Hostile asylum policies make tragedy inevitable

Former surety for Kent Refugee Help, Rod Edmund, wrote this letter to the Guardian after the government’s reaction to the deaths in the Channel.

Boris Johnson describes himself as appalled at Wednesday’s Channel tragedy (Tragedy at sea claims dozens of lives in deadliest day of Channel crisis, 25 November), and is elsewhere reported as accusing France of letting human traffickers “get away with murder”, but it’s the asylum policy of his and previous governments that has created the conditions in which trafficking can flourish and tragedies such as this can occur.
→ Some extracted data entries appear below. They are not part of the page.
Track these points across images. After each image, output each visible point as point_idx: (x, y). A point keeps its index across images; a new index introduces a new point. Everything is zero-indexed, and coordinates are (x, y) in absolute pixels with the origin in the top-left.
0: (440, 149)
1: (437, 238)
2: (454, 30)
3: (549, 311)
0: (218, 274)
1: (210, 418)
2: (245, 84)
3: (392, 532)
There are no options other than “irregular” ones by which asylum seekers can now enter this country. The Home Office requires physical arrival in the United Kingdom before an asylum application can be lodged. Its current nationality and borders bill, by criminalising all means of entry other than official ones that are impossible to access, is clearly intended to bring an end to finding asylum in this country. It won’t, however, bring an end to the displaced making their desperate attempts to reach our shores.

The government’s outrage at Channel trafficking is entirely cynical. Its vaunted policy of pushback hardly suggests that the safety and welfare of asylum seekers are of any concern to the Home Office. On the contrary, pushback – reverse-trafficking in other words – will result in the Channel becoming even more like the Mediterranean.